Existing work has mainly used three datasets, MS-COCO (Lin et al., 2014), Visual Genome (Krishna et al., 2017), and YFCC100M (Thomee et al., 2016). While MS-COCO and Visual Genome are high quality crowd-labeled datasets, they are small by modern standards with approximately 100,000 training photos each.
By comparison, other computer vision systems are trained on up to 3.5 billion Instagram photos(Mahajan et al., 2018). YFCC100M, at 100 million photos,is a possible alternative, but the metadata for each image is sparse and of varying quality.
Many images use automatically generated filenames like 20160716 113957.JPG as “titles” or contain “descriptions” of camera exposure settings.
After filtering to keep only images with natural language titles and/or descriptions in English, the dataset shrunk by a factor of 6 to only 15 million photos.

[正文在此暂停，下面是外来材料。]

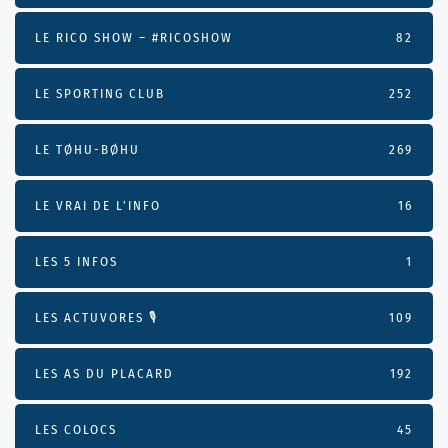
LE RICO SHOW – #RICOSHOW
82
LE SPORTING CLUB
252
LE TØHU-BØHU
269
LE VRAI DE L’INFO
16
LES 5 INFOS
1
LES ACTUVORES 🎙
109
LES AS DU PLACARD
192
LES COLOCS
45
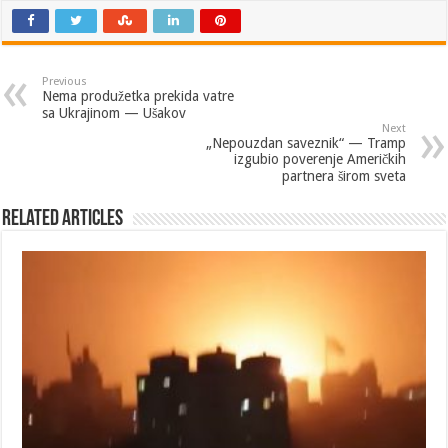
Previous
Nema produžetka prekida vatre
sa Ukrajinom — Ušakov
Next
„Nepouzdan saveznik“ — Tramp
izgubio poverenje Američkih
partnera širom sveta
Related Articles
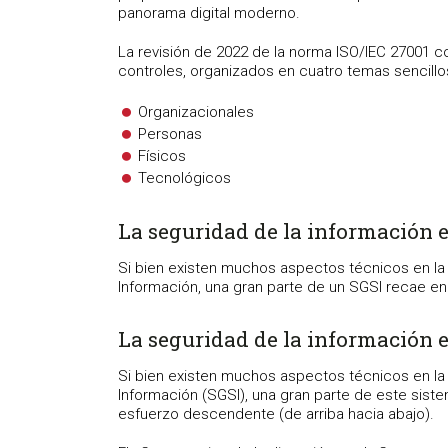
panorama digital moderno.
La revisión de 2022 de la norma ISO/IEC 27001 co
controles, organizados en cuatro temas sencillo
Organizacionales
Personas
Físicos
Tecnológicos
La seguridad de la información e
Si bien existen muchos aspectos técnicos en la
Información, una gran parte de un SGSI recae en 
La seguridad de la información e
Si bien existen muchos aspectos técnicos en la
Información (SGSI), una gran parte de este siste
esfuerzo descendente (de arriba hacia abajo).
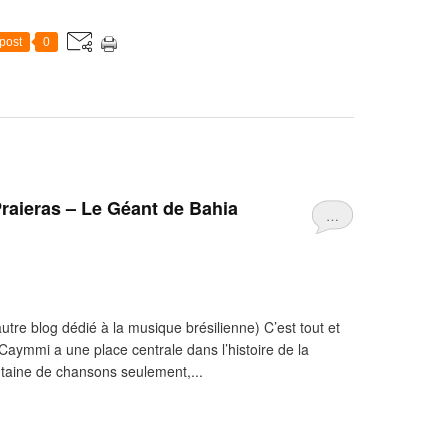
post
0
raieras – Le Géant de Bahia
…
utre blog dédié à la musique brésilienne) C’est tout et
 Caymmi a une place centrale dans l’histoire de la
ntaine de chansons seulement,...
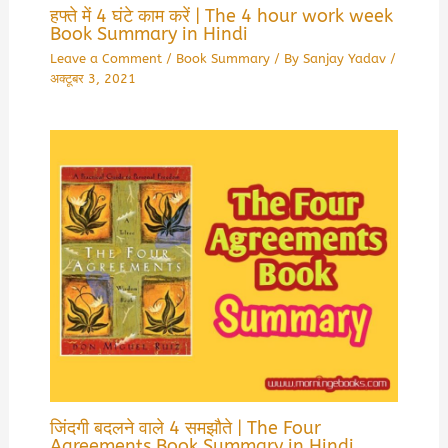
हफ्ते में 4 घंटे काम करें | The 4 hour work week
Book Summary in Hindi
Leave a Comment
/
Book Summary
/ By
Sanjay Yadav
/
अक्टूबर 3, 2021
जिंदगी बदलने वाले 4 समझौते | The Four
Agreements Book Summary in Hindi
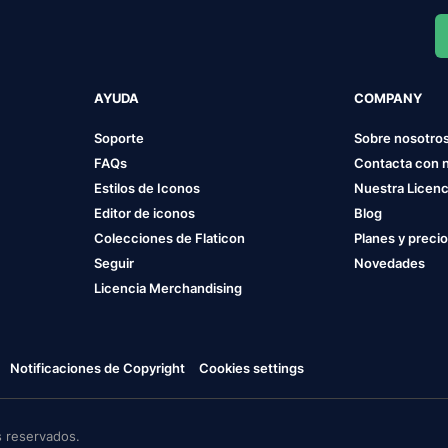
AYUDA
COMPANY
Soporte
Sobre nosotro
FAQs
Contacta con 
Estilos de Iconos
Nuestra Licenc
Editor de iconos
Blog
Colecciones de Flaticon
Planes y preci
Seguir
Novedades
Licencia Merchandising
Notificaciones de Copyright
Cookies settings
 reservados.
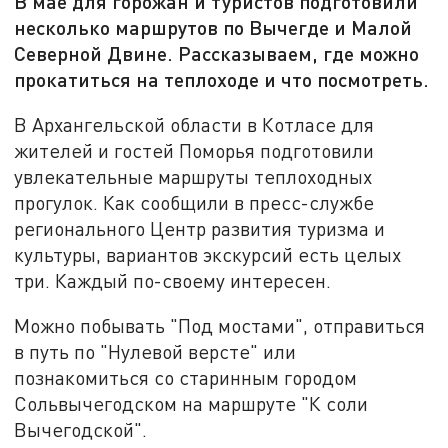
В мае для горожан и туристов подготовили
несколько маршрутов по Вычегде и Малой
Северной Двине. Рассказываем, где можно
прокатиться на теплоходе и что посмотреть.
В Архангельской области в Котласе для
жителей и гостей Поморья подготовили
увлекательные маршруты теплоходных
прогулок. Как сообщили в пресс-службе
регионального Центр развития туризма и
культуры, вариантов экскурсий есть целых
три. Каждый по-своему интересен.
Можно побывать "Под мостами", отправиться
в путь по "Нулевой версте" или
познакомиться со старинным городом
Сольвычегодском на маршруте "К соли
Вычегодской".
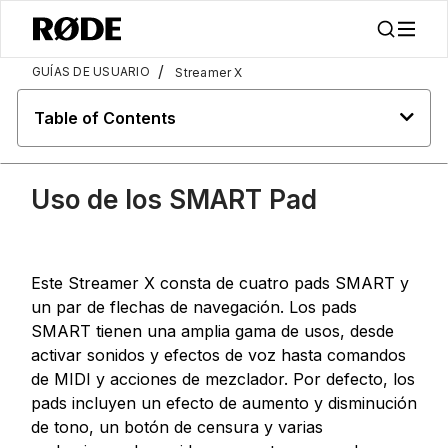
/
GUÍAS DE USUARIO
Streamer X
Table of Contents
Uso de los SMART Pad
Este Streamer X consta de cuatro pads SMART y
un par de flechas de navegación. Los pads
SMART tienen una amplia gama de usos, desde
activar sonidos y efectos de voz hasta comandos
de MIDI y acciones de mezclador. Por defecto, los
pads incluyen un efecto de aumento y disminución
de tono, un botón de censura y varias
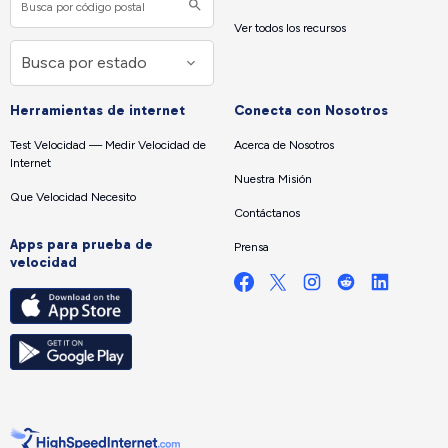
Ver todos los recursos
Herramientas de internet
Conecta con Nosotros
Test Velocidad — Medir Velocidad de
Acerca de Nosotros
Internet
Nuestra Misión
Que Velocidad Necesito
Contáctanos
Apps para prueba de
Prensa
velocidad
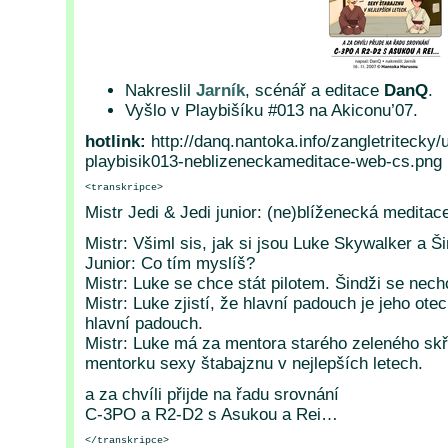
Nakreslil
Jarník
, scénář a editace
DanQ
.
Vyšlo v Playbišíku #013 na Akiconu’07.
hotlink:
http://danq.nantoka.info/zangletritecky/
playbisik013-neblizeneckameditace-web-cs.png
<transkripce>
Mistr Jedi & Jedi junior: (ne)blíženecká meditac
Mistr: Všiml sis, jak si jsou Luke Skywalker a 
Junior: Co tím myslíš?
Mistr: Luke se chce stát pilotem. Šindži se nech
Mistr: Luke zjistí, že hlavní padouch je jeho otec.
hlavní padouch.
Mistr: Luke má za mentora starého zeleného skř
mentorku sexy štabajznu v nejlepších letech.
a za chvíli přijde na řadu srovnání
C-3PO a R2-D2 s Asukou a Rei…
</transkripce>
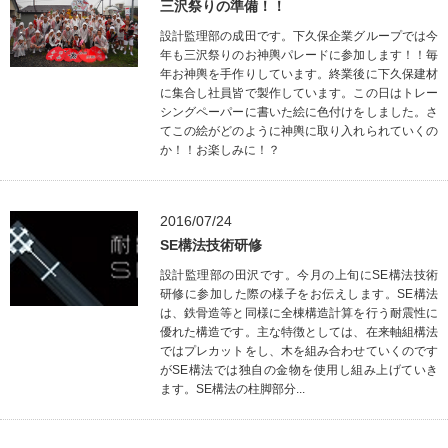
三沢祭りの準備！！
設計監理部の成田です。下久保企業グループでは今
年も三沢祭りのお神輿パレードに参加します！！毎
年お神輿を手作りしています。終業後に下久保建材
に集合し社員皆で製作しています。この日はトレー
シングペーパーに書いた絵に色付けをしました。さ
てこの絵がどのように神輿に取り入れられていくの
か！！お楽しみに！？
2016/07/24
SE構法技術研修
設計監理部の田沢です。今月の上旬にSE構法技術
研修に参加した際の様子をお伝えします。SE構法
は、鉄骨造等と同様に全棟構造計算を行う耐震性に
優れた構造です。主な特徴としては、在来軸組構法
ではプレカットをし、木を組み合わせていくのです
がSE構法では独自の金物を使用し組み上げていき
ます。SE構法の柱脚部分...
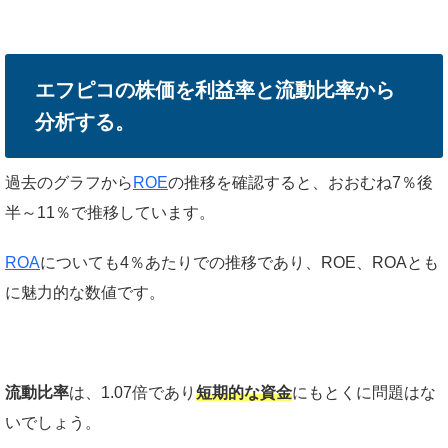
エフピコの株価を利益率と流動比率から
分析する。
過去のグラフから
ROE
の推移を確認すると、おおむね7％後
半～11％で推移しています。
ROA
についても4％あたりでの推移であり、ROE、ROAとも
に魅力的な数値です。
流動比率
は、1.07倍であり
短期的な資金
にもとくに問題はな
いでしょう。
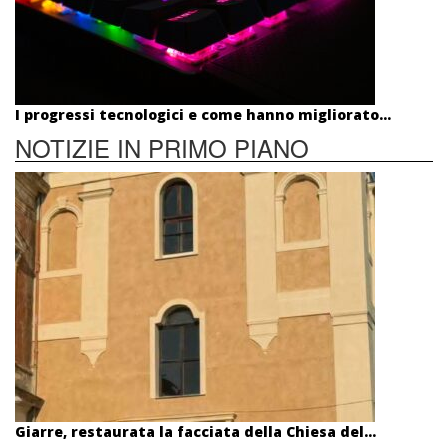
I progressi tecnologici e come hanno migliorato...
NOTIZIE IN PRIMO PIANO
Giarre, restaurata la facciata della Chiesa del...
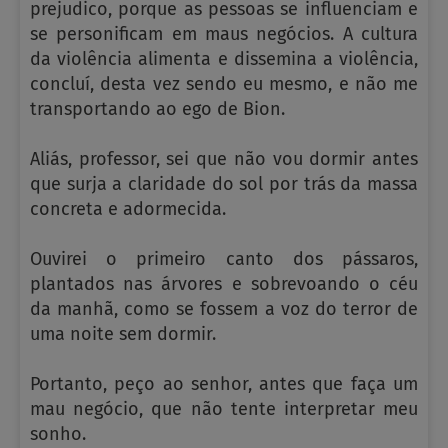
prejudico, porque as pessoas se influenciam e
se personificam em maus negócios. A cultura
da violência alimenta e dissemina a violência,
concluí, desta vez sendo eu mesmo, e não me
transportando ao ego de Bion.
Aliás, professor, sei que não vou dormir antes
que surja a claridade do sol por trás da massa
concreta e adormecida.
Ouvirei o primeiro canto dos pássaros,
plantados nas árvores e sobrevoando o céu
da manhã, como se fossem a voz do terror de
uma noite sem dormir.
Portanto, peço ao senhor, antes que faça um
mau negócio, que não tente interpretar meu
sonho.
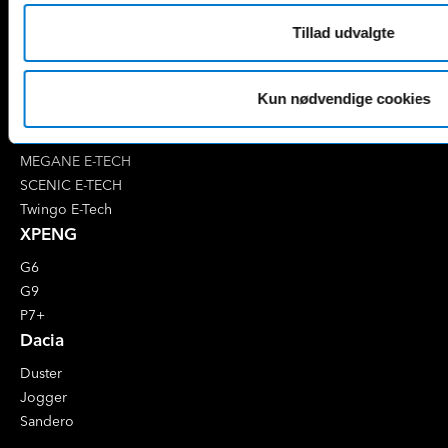
Renault
Tillad udvalgte
4 E-Tech
5 E-Tech
AUSTRAL
Kun nødvendige cookies
CAPTUR
CLIO
MEGANE E-TECH
SCENIC E-TECH
Twingo E-Tech
XPENG
G6
G9
P7+
Dacia
Duster
Jogger
Sandero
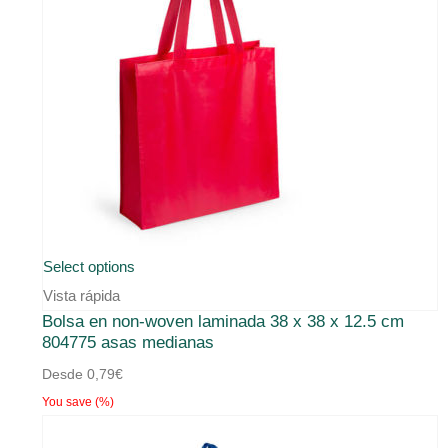
Este
Select options
producto
Vista rápida
Bolsa en non-woven laminada 38 x 38 x 12.5 cm
tiene
804775 asas medianas
múltiples
Desde
0,79
€
variantes.
You save
(
%)
Las
opciones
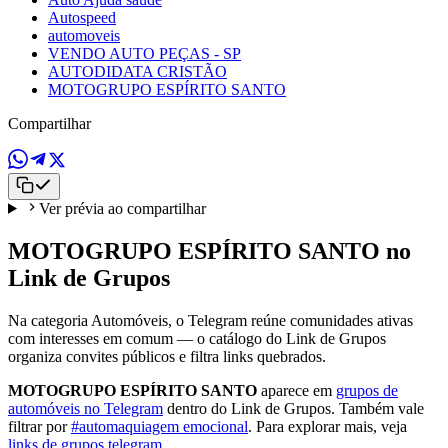
Autospeed
automoveis
VENDO AUTO PEÇAS - SP
AUTODIDATA CRISTÃO
MOTOGRUPO ESPÍRITO SANTO
Compartilhar
Ver prévia ao compartilhar
MOTOGRUPO ESPÍRITO SANTO no
Link de Grupos
Na categoria Automóveis, o Telegram reúne comunidades ativas
com interesses em comum — o catálogo do Link de Grupos
organiza convites públicos e filtra links quebrados.
MOTOGRUPO ESPÍRITO SANTO
aparece em
grupos de
automóveis no Telegram
dentro do Link de Grupos. Também vale
filtrar por
#automaquiagem emocional
. Para explorar mais, veja
links de grupos telegram
.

This is approximately the same size as ImageNet.

翻译：

现有工作主要使用了三个数据集，MS-COCO (Lin et al., 2014)、Visual Genome (Krishna et al., 2017) 和 YFCC100M (Thomee et al., 2016)。虽然 MS-COCO 和 Visual Genome 是高质量的人群标记数据集，但按照现代标准，它们很小，每个数据集大约有 100,000 张训练照片。
相比之下，其他计算机视觉系统接受了多达 35 亿张 Instagram 照片的训练（Mahajan 等人，2018 年）。拥有 1 亿张照片的 YFCC100M 是一个可能的替代方案，但每张图像的元数据稀疏且质量参差不齐。
许多图像使用自动生成的文件名，如 20160716 113957.JPG 作为“标题”或包含相机曝光设置的“描述”。
在过滤以仅保留具有自然语言标题和/或英文描述的图像后，数据集缩小了 6 倍，只有 1500 万张照片。这与 ImageNet 的大小大致相同。
总结：

现有数据集不够大，质量参差不齐，不如自己动手造一个数据集

A major motivation for natural language supervision is the large quantities of data of this form available publicly on the internet. Since existing datasets do not adequately reflect this possibility, considering results only on them would underestimate the potential of this line of research.
To address this, we constructed a new dataset of 400 million (image,text) pairs collected form a variety of publicly available sources on the Internet.
To attempt to cover as broad a set of visual concepts as possible, we search for (image, text) pairs as part of the construction process whose text includes one of a set of 500,000 queries.
We approximately class balance the results by including up to 20,000 (image, text) pairs per query. The resulting dataset has a similar total word count as the WebText dataset used to train GPT-2. We refer to this dataset as WIT for WebImageText.

翻译：

自然语言监督的一个主要动机是互联网上公开提供的大量这种形式的数据。由于现有数据集没有充分反映这种可能性，仅考虑它们的结果会低估这一研究领域的潜力。
为了解决这个问题，我们构建了一个包含 4 亿对（图像、文本）对的新数据集，这些数据集是从 Internet 上的各种公开来源收集而来的。
为了尝试涵盖尽可能广泛的一组视觉概念，我们搜索（图像，文本）对作为构建过程的一部分，其文本包含一组 500,000 个查询中的一个。
我们通过在每个查询中包含多达 20,000 个（图像、文本）对来大致平衡结果。生成的数据集的总单词数与用于训练 GPT-2 的 WebText 数据集相似。我们将此数据集称为 WebImageText 的 WIT。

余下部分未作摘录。